In het kader van een goede ruimtelijke ordening dient rekening te worden gehouden met luchtkwaliteit. Als het een ruimtelijk project of (te vergunnen) activiteit betreft, waarvan de bijdrage aan de luchtverontreiniging klein is, is geen toetsing aan de grenswaarden luchtkwaliteit nodig. Beoordeeld moet worden of de ontwikkeling 'Niet In Betekende Mate' (NIBM) bijdraagt aan de concentraties van diverse verontreinigende stoffen, waaronder stikstofdioxide (NO2) en fijn stof (PM10) in de buitenlucht.

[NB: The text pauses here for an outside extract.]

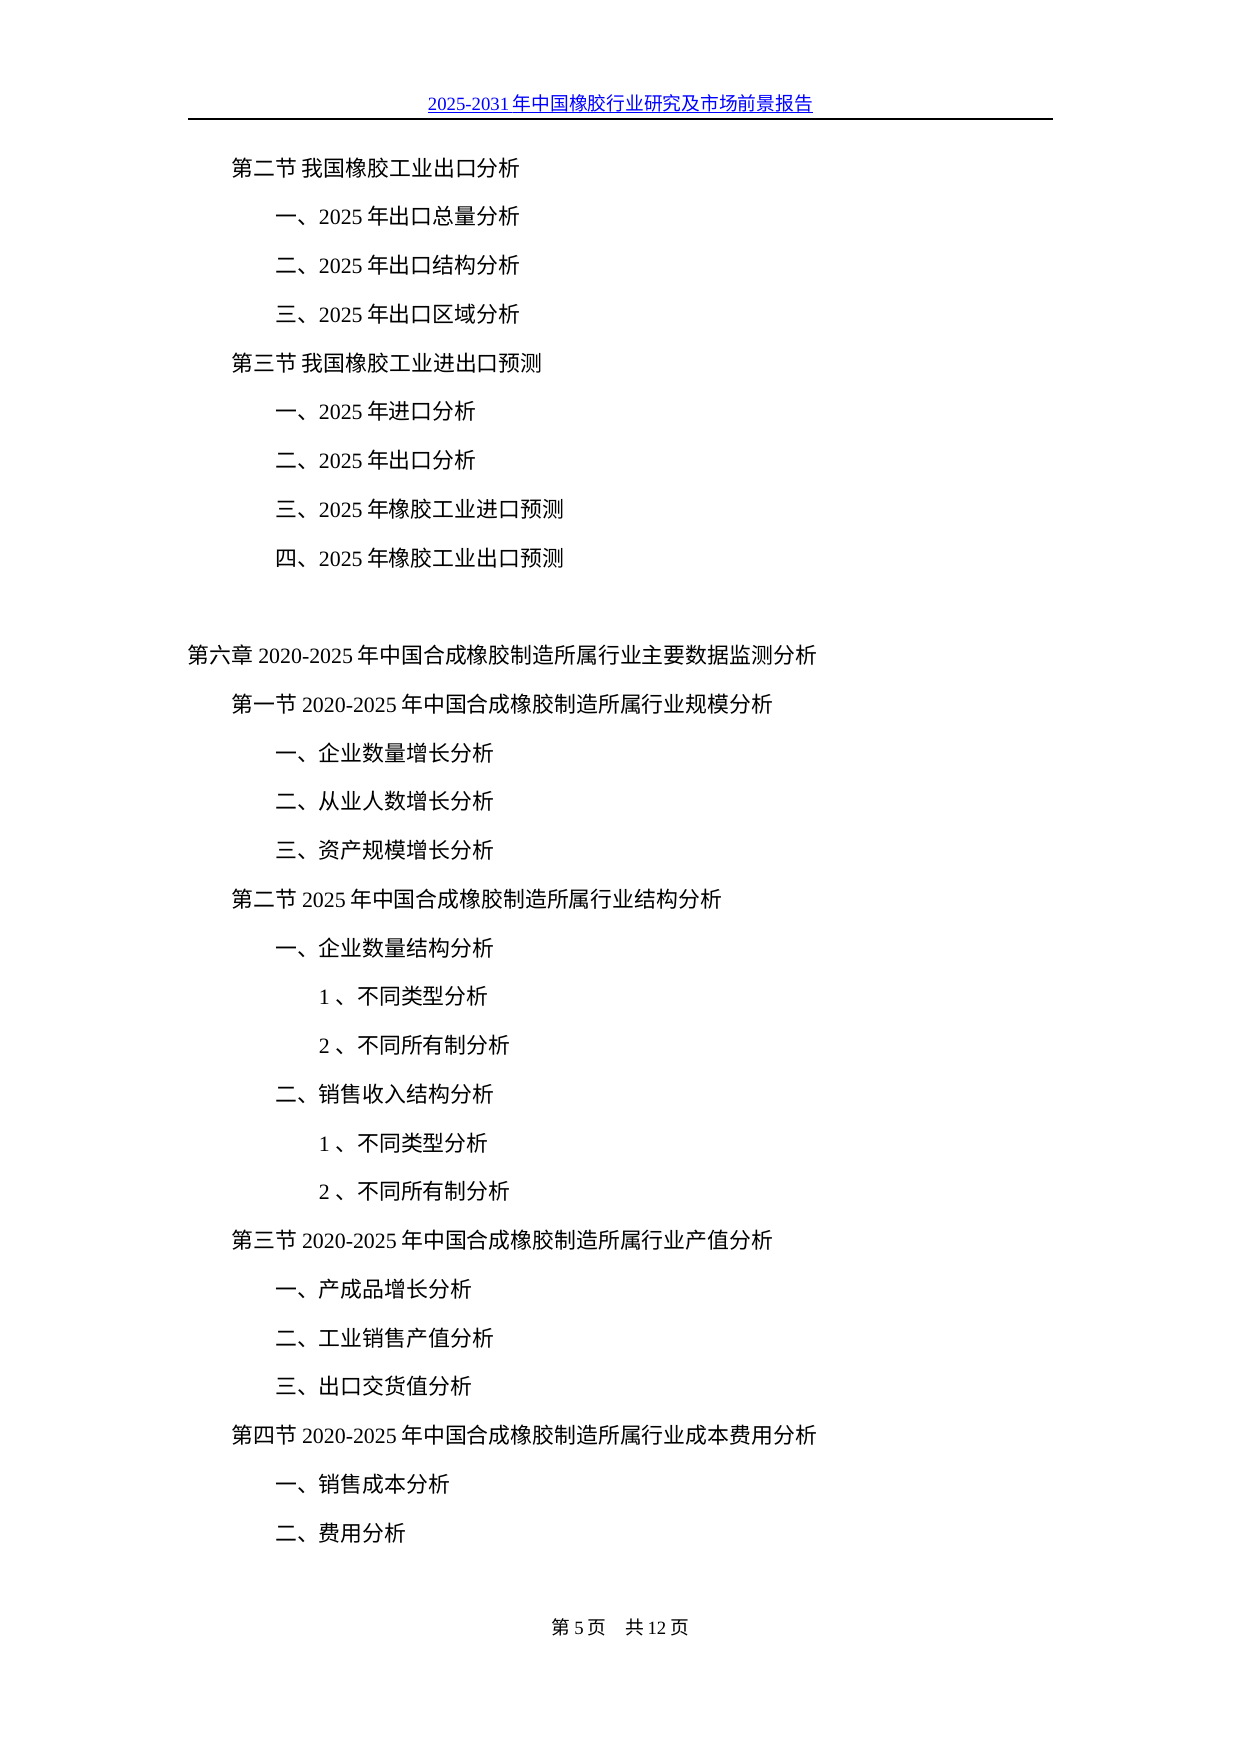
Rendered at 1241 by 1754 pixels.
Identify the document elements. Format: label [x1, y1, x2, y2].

Als een project tot een toename voor NO2 en PM10 leidt die lager is dan de NIBM grens van 1,2 µg/m3 hoeft het project niet getoetst te worden aan de grenswaarden. Vanzelfsprekend moet er wel sprake zijn van een goede ruimtelijke ordening. In de regeling NIBM is aangegeven, dat een woningbouwlocatie met maximaal 1.500 woningen en één ontsluitingsweg is aan te merken als een ontwikkeling die NIBM bijdraagt aan de verslechtering van de luchtkwaliteit. De voorgenomen ontwikkeling draagt niet in betekenende mate bij aan een verslechtering van de luchtkwaliteit, zie onderstaande afbeelding. Dit is gebaseerd op 122 motorvoertuigbewegingen per weekdagetmaal, zie 4.6 Verkeer en parkeren.

afbeelding "i_NL.IMRO.1676.00370BphZZ-VA01_0009.png"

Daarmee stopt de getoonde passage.